89. This Court considers it appropriate that the applicant therefore be directed to transfer to the respondent her legal and beneficial interest in each of the properties comprising the retail business together with her shareholding in R. Ltd. being the company of the retail business, to the respondent pursuant to s.14 of the Family Law Divorce Act 1996.

90. In coming to this conclusions in respect of the respondent, the Court has taken account of s.20(2)(a),(b),(c), (f), (g), (h), and (j) of the Act of 1996.

91. This Court shall grant a property adjustment order transferring the family home, the house known as “K” in Co. Dublin, with its contents to the applicant for her sole use and benefit. An exclusive right of residence for her life in favour of the applicant to the exclusion of the respondent is deemed necessary by this Court. The Court has been guided by the provision of s.20(2)(b), (c), (f), and (j) of the Act of 1996 in this regard.

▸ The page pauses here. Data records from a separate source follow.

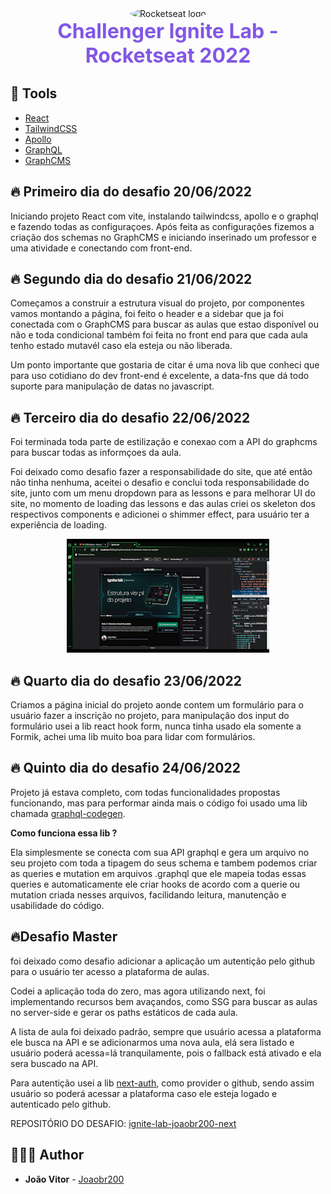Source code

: <div align="center">
  <img src="https://www.rocketseat.com.br/favicon.ico" alt="Rocketseat logo" style="width:64px; height:64px; border-radius:50%;" />
</div>
<div align="center">
<strong style="color:#8257e5; font-size:2rem;#8257e5"> Challenger Ignite Lab - Rocketseat 2022 </strong> 
</div>

## 🧰 Tools

- [React](https://reactjs.org/)
- [TailwindCSS](https://tailwindcss.com)
- [Apollo](https://www.apollographql.com)
- [GraphQL](https://graphql.org)
- [GraphCMS](https://graphcms.com)

## 🔥 Primeiro dia do desafio 20/06/2022

Iniciando projeto React com vite, instalando tailwindcss, apollo e o graphql e fazendo todas as configuraçoes. Após feita as configurações fizemos a criação dos schemas no GraphCMS e iniciando inserinado um professor e uma atividade e conectando com front-end.

## 🔥 Segundo dia do desafio 21/06/2022

Começamos a construir a estrutura visual do projeto, por componentes vamos montando a página, foi feito o header e a sidebar que ja foi conectada com o GraphCMS para buscar as aulas que estao disponível ou não e toda condicional também foi feita no front end para que cada aula tenho estado mutavél caso ela esteja ou não liberada.

Um ponto importante que gostaria de citar é uma nova lib que conheci que para uso cotidiano do dev front-end é excelente, a data-fns que dá todo suporte para manipulação de datas no javascript.

## 🔥 Terceiro dia do desafio 22/06/2022

Foi terminada toda parte de estilização e conexao com a API do graphcms para buscar todas as informçoes da aula.

Foi deixado como desafio fazer a responsabilidade do site, que até então não tinha nenhuma, aceitei o desafio e conclui toda responsabilidade do site, junto com um menu dropdown para as lessons e para melhorar UI do site, no momento de loading das lessons e das aulas criei os skeleton dos respectivos components e adicionei o shimmer effect, para usuário ter a experiência de loading.

<div align="center">
  <img src="/.github/responsive.gif" />
</div>

## 🔥 Quarto dia do desafio 23/06/2022

Criamos a página inicial do projeto aonde contem um formulário para o usuário fazer a inscrição no projeto, para manipulação dos input do formulário usei a lib react hook form, nunca tinha usado ela somente a Formik, achei uma lib muito boa para lidar com formulários.

## 🔥 Quinto dia do desafio 24/06/2022

Projeto já estava completo, com todas funcionalidades propostas funcionando, mas para performar ainda mais o código foi usado uma lib chamada [graphql-codegen](https://www.graphql-code-generator.com).

**Como funciona essa lib ?**

Ela simplesmente se conecta com sua API graphql e gera um arquivo no seu projeto com toda a tipagem do seus schema e tambem podemos criar as queries e mutation em arquivos .graphql que ele mapeia todas essas queries e automaticamente ele criar hooks de acordo com a querie ou mutation criada nesses arquivos, facilidando leitura, manutenção e usabilidade do código.

## 🔥Desafio Master

foi deixado como desafio adicionar a aplicação um autentição pelo github para o usuário ter acesso a plataforma de aulas.

Codei a aplicação toda do zero, mas agora utilizando next, foi implementando recursos bem avaçandos, como SSG para buscar as aulas no server-side e gerar os paths estáticos de cada aula.

A lista de aula foi deixado padrão, sempre que usuário acessa a plataforma ele busca na API e se adicionarmos uma nova aula, elá sera listado e usuário poderá acessa=lá tranquilamente, pois o fallback está ativado e ela sera buscado na API.

Para autentição usei a lib [next-auth](https://next-auth.js.org), como provider o github, sendo assim usuário so poderá acessar a plataforma caso ele esteja logado e autenticado pelo github.

REPOSITÓRIO DO DESAFIO: [ignite-lab-joaobr200-next](https://github.com/joaobr200/ignite-lab-joaobr200-next)

## 🙅🏽‍♂️ Author

- **João Vitor** - [Joaobr200](https://github.com/joaobr200)
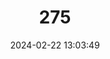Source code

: ---
title: "275"
category: "Acomys subspinosus"
draft: false
date: 2024-02-22 13:03:49
languages:
  Afrikaans: ["Kaapse stekelmuis"]
  German: ["Kap-Stachelmaus"]
  English: ["Cape Spiny Mouse"]
---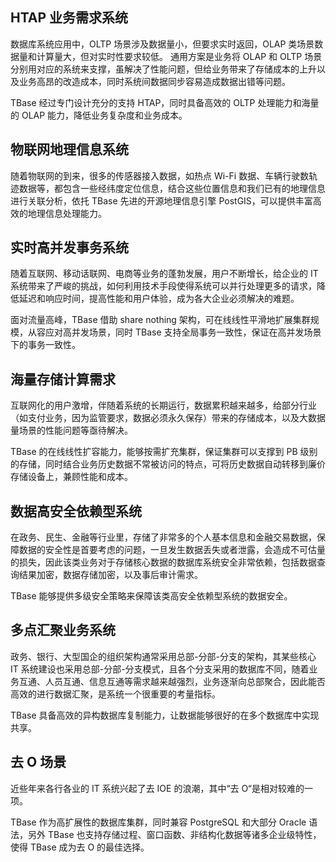 ## HTAP 业务需求系统
数据库系统应用中，OLTP 场景涉及数据量小，但要求实时返回，OLAP 类场景数据量和计算量大，但对实时性要求较低。
通用方案是业务将 OLAP 和 OLTP 场景分别用对应的系统来支撑，虽解决了性能问题，但给业务带来了存储成本的上升以及业务高昂的改造成本，同时系统间数据同步容易造成数据出错等问题。

TBase 经过专门设计充分的支持 HTAP，同时具备高效的 OLTP 处理能力和海量的 OLAP 能力，降低业务复杂度和业务成本。

## 物联网地理信息系统 
随着物联网的到来，很多的传感器接入数据，如热点 Wi-Fi 数据、车辆行驶数轨迹数据等，都包含一些经纬度定位信息，结合这些位置信息和我们已有的地理信息进行关联分析，依托 TBase 先进的开源地理信息引擎 PostGIS，可以提供丰富高效的地理信息处理能力。

## 实时高并发事务系统 
随着互联网、移动话联网、电商等业务的蓬勃发展，用户不断增长，给企业的 IT 系统带来了严峻的挑战，如何利用技术手段使得系统可以并行处理更多的请求，降低延迟和响应时间，提高性能和用户体验，成为各大企业必须解决的难题。

面对流量高峰，TBase 借助 share nothing 架构，可在线线性平滑地扩展集群规模，从容应对高并发场景，同时 TBase 支持全局事务一致性，保证在高并发场景下的事务一致性。

## 海量存储计算需求 
互联网化的用户激增，伴随着系统的长期运行，数据累积越来越多，给部分行业（如支付业务，因为监管要求，数据必须永久保存）带来的存储成本，以及大数据量场景的性能问题等亟待解决。

TBase 的在线线性扩容能力，能够按需扩充集群，保证集群可以支撑到 PB 级别的存储，同时结合业务历史数据不常被访问的特点，可将历史数据自动转移到廉价存储设备上，兼顾性能和成本。

## 数据高安全依赖型系统 
在政务、民生、金融等行业里，存储了非常多的个人基本信息和金融交易数据，保障数据的安全性是首要考虑的问题，一旦发生数据丢失或者泄露，会造成不可估量的损失，因此该类业务对于存储核心数据的数据库系统安全非常依赖，包括数据查询结果加密，数据存储加密，以及事后审计需求。

TBase 能够提供多级安全策略来保障该类高安全依赖型系统的数据安全。

## 多点汇聚业务系统
政务、银行、大型国企的组织架构通常采用总部-分部-分支的架构，其某些核心 IT 系统建设也采用总部-分部-分支模式，且各个分支采用的数据库不同，随着业务互通、人员互通、信息互通等需求越来越强烈，业务逐渐向总部聚合，因此能否高效的进行数据汇聚，是系统一个很重要的考量指标。

TBase 具备高效的异构数据库复制能力，让数据能够很好的在多个数据库中实现共享。

## 去 O 场景
近些年来各行各业的 IT 系统兴起了去 IOE 的浪潮，其中“去 O“是相对较难的一项。

TBase 作为高扩展性的数据库集群，同时兼容 PostgreSQL 和大部分 Oracle 语法，另外 TBase 也支持存储过程、窗口函数、非结构化数据等诸多企业级特性，使得 TBase 成为去 O 的最佳选择。
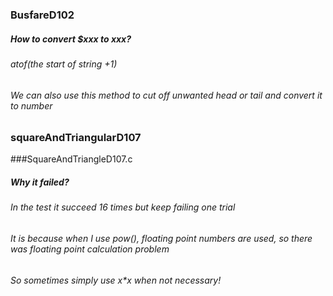 ### BusfareD102
##### How to convert $xxx to xxx?
###### atof(the start of string +1)
###### We can also use this method to cut off unwanted head or tail and convert it to number
### squareAndTriangularD107

###SquareAndTriangleD107.c
##### Why it failed?
###### In the test it succeed 16 times but keep failing one trial
###### It is because when I use pow(), floating point numbers are used, so there was floating point calculation problem
###### So sometimes simply use x*x when not necessary!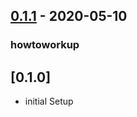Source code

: ## [0.1.1](https://https://github.com/AlexHsu1987/EV-moban/compare/v0.1.0...v0.1.1) - 2020-05-10

### howtoworkup
## [0.1.0] 
* initial Setup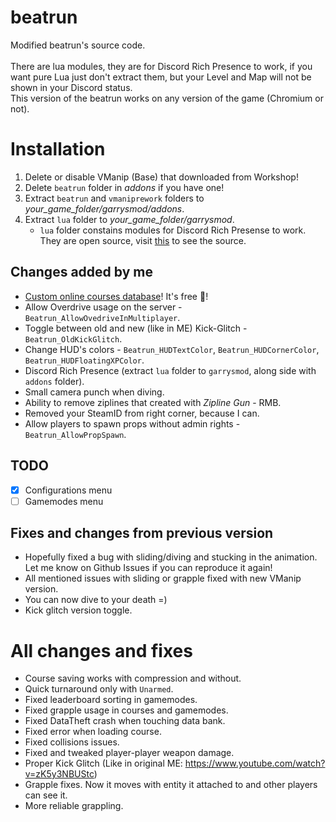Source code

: # beatrun
Modified beatrun's source code.<br><br>
There are lua modules, they are for Discord Rich Presence to work, if you want pure Lua just don't extract them, but your Level and Map will not be shown in your Discord status.<br>
This version of the beatrun works on any version of the game (Chromium or not).

# Installation
1. Delete or disable VManip (Base) that downloaded from Workshop!
2. Delete `beatrun` folder in *addons* if you have one!
3. Extract `beatrun` and `vmaniprework` folders to *your_game_folder/garrysmod/addons*.
4. Extract `lua` folder to *your_game_folder/garrysmod*.
    * `lua` folder constains modules for Discord Rich Presense to work. They are open source, visit [this](https://github.com/fluffy-servers/gmod-discord-rpc) to see the source.

## Changes added by me
* [Custom online courses database](https://courses.beatrun.ru)! It's free 🤯!
* Allow Overdrive usage on the server - `Beatrun_AllowOvedriveInMultiplayer`.
* Toggle between old and new (like in ME) Kick-Glitch - `Beatrun_OldKickGlitch`.
* Change HUD's colors - `Beatrun_HUDTextColor`, `Beatrun_HUDCornerColor`, `Beatrun_HUDFloatingXPColor`.
* Discord Rich Presence (extract `lua` folder to `garrysmod`, along side with `addons` folder).
* Small camera punch when diving.
* Ability to remove ziplines that created with *Zipline Gun* - RMB.
* Removed your SteamID from right corner, because I can.
* Allow players to spawn props without admin rights - `Beatrun_AllowPropSpawn`.

## TODO
- [X] Configurations menu
- [ ] Gamemodes menu

## Fixes and changes from previous version
* Hopefully fixed a bug with sliding/diving and stucking in the animation. Let me know on Github Issues if you can reproduce it again!
* All mentioned issues with sliding or grapple fixed with new VManip version.
* You can now dive to your death =)
* Kick glitch version toggle.

# All changes and fixes
* Course saving works with compression and without.
* Quick turnaround only with `Unarmed`.
* Fixed leaderboard sorting in gamemodes.
* Fixed grapple usage in courses and gamemodes.
* Fixed DataTheft crash when touching data bank.
* Fixed error when loading course.
* Fixed collisions issues.
* Fixed and tweaked player-player weapon damage.
* Proper Kick Glitch (Like in original ME: https://www.youtube.com/watch?v=zK5y3NBUStc)
* Grapple fixes. Now it moves with entity it attached to and other players can see it.
* More reliable grappling.
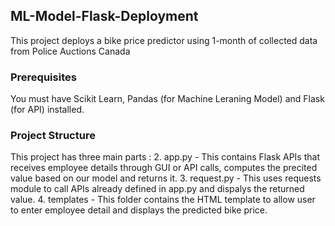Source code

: ## ML-Model-Flask-Deployment
This project deploys a bike price predictor using 1-month of collected data from Police Auctions Canada

### Prerequisites
You must have Scikit Learn, Pandas (for Machine Leraning Model) and Flask (for API) installed.

### Project Structure
This project has three main parts :
2. app.py - This contains Flask APIs that receives employee details through GUI or API calls, computes the precited value based on our model and returns it.
3. request.py - This uses requests module to call APIs already defined in app.py and dispalys the returned value.
4. templates - This folder contains the HTML template to allow user to enter employee detail and displays the predicted bike price.

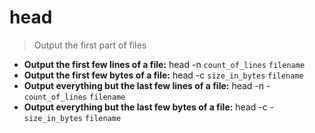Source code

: # head
> Output the first part of files
- **Output the first few lines of a file:**
head -n `count_of_lines` `filename`
- **Output the first few bytes of a file:**
head -c `size_in_bytes` `filename`
- **Output everything but the last few lines of a file:**
head -n -`count_of_lines` `filename`
- **Output everything but the last few bytes of a file:**
head -c -`size_in_bytes` `filename`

92. Maintenance in terms of periodic maintenance pursuant to s.13(1) of the Family Law Act, 1996 in the sum of €1,200.00 per week for a period of at least six years from the date of this decision herein with an apportionment being €300.00 per week for each of the children H and N and €600.00 in respect of the applicant’s own maintenance needs. The said total sum of €1,200.00 per week is to be payable to the applicant as set out above and to be paid in the manner paid heretofore as directed by this Court in the interim order. This is not to prejudice the applicant in having liberty to apply to the Court in respect of maintenance. In coming to this conclusion, the Court has considered the requirements of s. 20(2)(b),(c),(d), (f), and (g).

93. This Court considers it appropriate to direct the respondent to transfer his legal interest in the Canadian property to the applicant for her sole use and benefit entirely. The Court dispenses with the consent of the respondent should he fail to sign all necessary documents within 21 days of being asked to sign said documents. The Court takes into account the use made by the family of this property over the years for holidays and the desire of the applicant to hold onto the base they have in Canada given her origins and notes the impossibility which would arise of dealing with the property should it be left as suggested by the respondent. The Court is satisfied that the applicant’s ownership of the Canadian property will be of continued benefit to the children, and therefore it is unnecessary for the children to have joint ownership given the arrangement to have their loan repaid as set out above.

94. This Court directs that the P.T.S.B. account should be the sole property of the applicant taking into account that interim arrears in the sum of €19,200.00 are owed to her by the respondent. On foot of all transfers being effected and monies paid as directed on foot of this order this Court then directs that mutual blocking orders pursuant to s.18(10) of the Family Law Divorce Act 1996, be made, save respect of the applicant’s maintenance requirements.

95. This Court therefore shall grant a Decree of Divorce to the parties in respect of their marriage and note that concerning the ages and circumstances of the children no orders are necessary concerning their future custody arrangements.

96. The Court will hear from the parties on the most efficacious manner in which an order might be drawn up to give full effect to the rulings in this judgment, and in particular the order and nature of steps that need to be taken in relation to the trust.